By letter dated January 15th, 2018, TNT informed MATIM of the rejection of its application and indicated that this letter triggered the starting point of the 45-day notice period.

Feeling victim of a fictitious call for tenders, MATIM summoned TNT in order to pay it the sum of €7,776,000 as compensation for the brutal breach of established commercial relations on the basis of article L.442-6 I 5° of the French Commercial Code, in addition to pay the moral prejudice suffered, the reimbursement of the bank guarantees taken out by its manager and the costs of the proceedings.

As a preliminary point, it should be emphasized that in this case, article L.442-6 I 5° of the French Commercial Code was the one applicable in its previous version (amended by decree no. 2019-359 of April 24, 2019, and now the new article L.442-1 II of the French Commercial Code).

The International Commercial Division of the Paris Court of Appeal, by his ruling rendered on July 18th, 2019, (RG no. 19/14727) has adjudicated in favour of MATIM while reducing the damages claims to TNT.

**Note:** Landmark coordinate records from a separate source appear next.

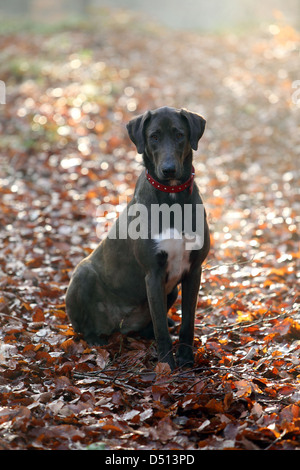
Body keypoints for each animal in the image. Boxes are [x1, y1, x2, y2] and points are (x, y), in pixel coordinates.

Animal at [66, 104, 210, 370]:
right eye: (154, 137)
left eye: (179, 135)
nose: (168, 169)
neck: (172, 197)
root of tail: (119, 326)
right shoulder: (153, 274)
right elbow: (162, 330)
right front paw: (167, 366)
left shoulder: (194, 270)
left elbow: (188, 323)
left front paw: (186, 358)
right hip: (83, 273)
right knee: (82, 329)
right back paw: (96, 340)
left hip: (171, 291)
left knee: (151, 325)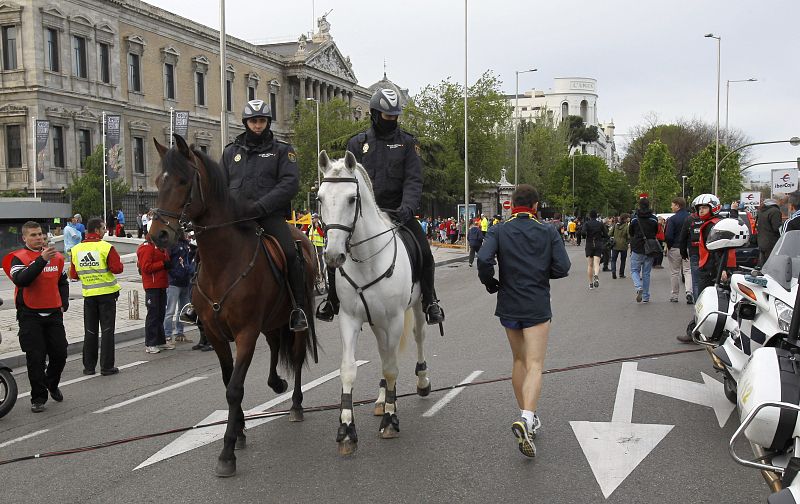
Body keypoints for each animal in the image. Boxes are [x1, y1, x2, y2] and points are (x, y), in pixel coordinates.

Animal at [148, 134, 318, 476]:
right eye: (159, 181)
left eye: (183, 181)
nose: (158, 235)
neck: (223, 262)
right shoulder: (215, 334)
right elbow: (228, 381)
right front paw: (238, 431)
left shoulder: (245, 333)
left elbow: (235, 389)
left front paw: (227, 451)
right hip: (272, 320)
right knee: (276, 345)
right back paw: (276, 382)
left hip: (296, 317)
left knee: (294, 353)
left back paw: (295, 404)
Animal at [318, 150, 432, 456]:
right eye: (319, 198)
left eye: (351, 199)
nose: (332, 256)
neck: (367, 260)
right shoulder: (349, 319)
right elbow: (349, 369)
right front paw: (346, 429)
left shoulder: (393, 320)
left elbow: (392, 367)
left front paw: (391, 420)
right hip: (377, 322)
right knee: (383, 353)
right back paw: (382, 399)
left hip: (416, 308)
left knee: (418, 338)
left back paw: (421, 381)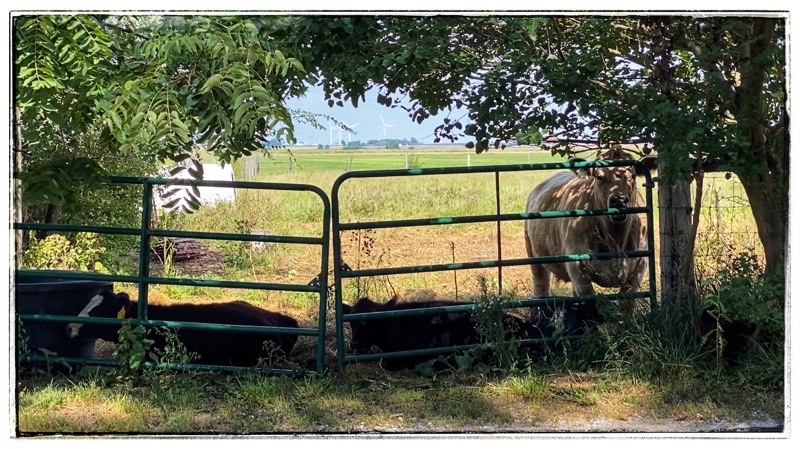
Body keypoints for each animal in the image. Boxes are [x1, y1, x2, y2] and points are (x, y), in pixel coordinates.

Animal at [524, 148, 649, 336]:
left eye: (633, 175)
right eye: (599, 176)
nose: (619, 200)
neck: (615, 239)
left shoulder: (640, 264)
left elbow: (626, 304)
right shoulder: (577, 267)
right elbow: (592, 306)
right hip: (535, 257)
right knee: (540, 289)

The Court of Appeal has pointed out that in the event of the termination of established business relationships that, “the sufficient notice period is assessed taking into account the duration of the commercial relationship and the other circumstances at the time of notification of the termination“, and that the “main criteria to be taken into account are economic dependence, the length of the relationship, sales volume and sales growth, specific investments made and not amortized, exclusive relationships and the specificity of the products and services in question“.

The appeal judges considered that the starting period of the notice period ran from the signing of the non-disclosure agreement on October 2nd, 2017, and not from the letter of January 15th, 2018. In fact, the Court considered that MATIM could not have been unaware of TNT’s desire to question the service agreement between them, and that it had expressly agreed, by signing the non-disclosure agreement relative to the call for tender, to this act being the starting point for the notice period. In fact, TNT gave MATIM 5 months’ notice from October 2017.

To calculate the notice period, the Court of Appeal weighed up two aspects of the effects of terminating this contractual relationship.

On the one hand, the Court of Appeal considered the economic dependence of MATIM, which achieves approximately 70% of its business with TNT, its contractual exclusivity and its two-year contractual and post-contractual non-competition obligation with TNT, as well as the significant investments made by MATIM for the deployment of services in Morocco, all of which were assessed within the context of a highly competitive market.

On the other hand, the Court also took into consideration the fact that even if MATIM had “lost a large part of its customers, employees and work tools, […] it was able to reorganise, find other outlets and adapt its business. It has now regained 75% of its former customers and is developing a promising business with the TOTAL group“, it has reinvented itself and “is now operating under the name ‘MTI Express‘,” and has “developed a business competing with that of TNT. […] and highlights the “pricing agreements negotiated with the market’s leading carriers, such as DHL, UPS, Aramex and Chronopost, as well as [its total] independence from them.

In view of these factors, which demonstrate not only the impact of the severance of this relationship but also MATIM’s successful conversion and current profits, the Court of Appeal has determined the notice period at 12 months, including the 5 months’ notice already done. TNT was ordered to pay €1,052,513 for the remaining 7 months’ notice, which had not been served.

The Cour de Cassation overturned the decision on the grounds that the Court of Appeal, in considering MATIM’s successful conversion following the termination of the business relationship, “relied on factors subsequent to the notification of the termination of business relationship in order to assess the length of notice to which MATIM was entitled”.

As a result, the Cour de Cassation has ruled that only factors prior to the notification of the termination of business relationship can be taken into consideration when calculating the required notice period.

The parties are referred to the Paris Court of Appeal.